▼▼▼

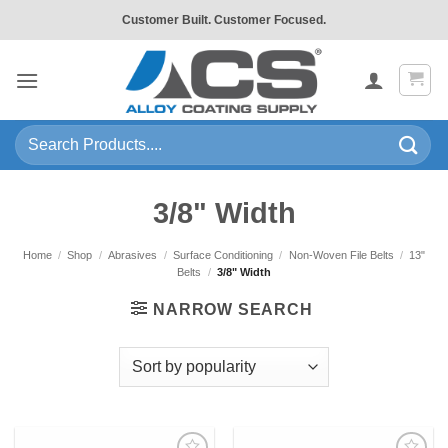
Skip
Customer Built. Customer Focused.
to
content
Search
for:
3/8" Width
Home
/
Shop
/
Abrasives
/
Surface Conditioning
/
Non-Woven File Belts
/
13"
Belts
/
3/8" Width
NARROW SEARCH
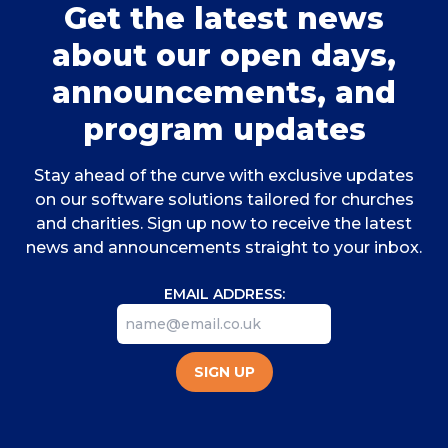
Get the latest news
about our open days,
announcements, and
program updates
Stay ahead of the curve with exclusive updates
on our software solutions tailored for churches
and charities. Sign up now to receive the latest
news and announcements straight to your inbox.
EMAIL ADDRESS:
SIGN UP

▲▲▲
▼▼▼

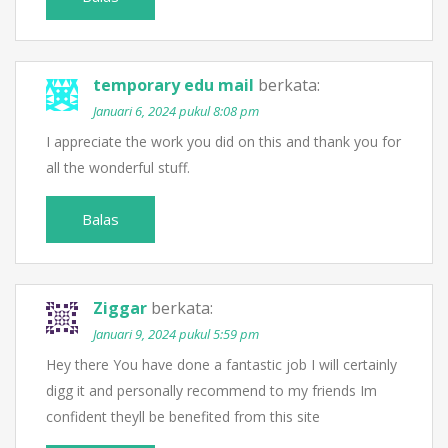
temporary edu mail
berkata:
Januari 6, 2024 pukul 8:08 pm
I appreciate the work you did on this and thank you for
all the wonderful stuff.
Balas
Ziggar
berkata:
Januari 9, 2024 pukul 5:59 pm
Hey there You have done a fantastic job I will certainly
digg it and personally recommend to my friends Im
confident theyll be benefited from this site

▲▲▲
▼▼▼

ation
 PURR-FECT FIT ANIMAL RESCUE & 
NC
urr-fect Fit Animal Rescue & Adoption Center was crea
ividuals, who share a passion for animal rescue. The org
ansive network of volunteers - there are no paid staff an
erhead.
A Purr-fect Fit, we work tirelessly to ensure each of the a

▲▲▲

## WHAT YOU WILL DO
Please count the rows above that contain the word "updates" and reply with only that number.

## WRITTEN RESPONSE
2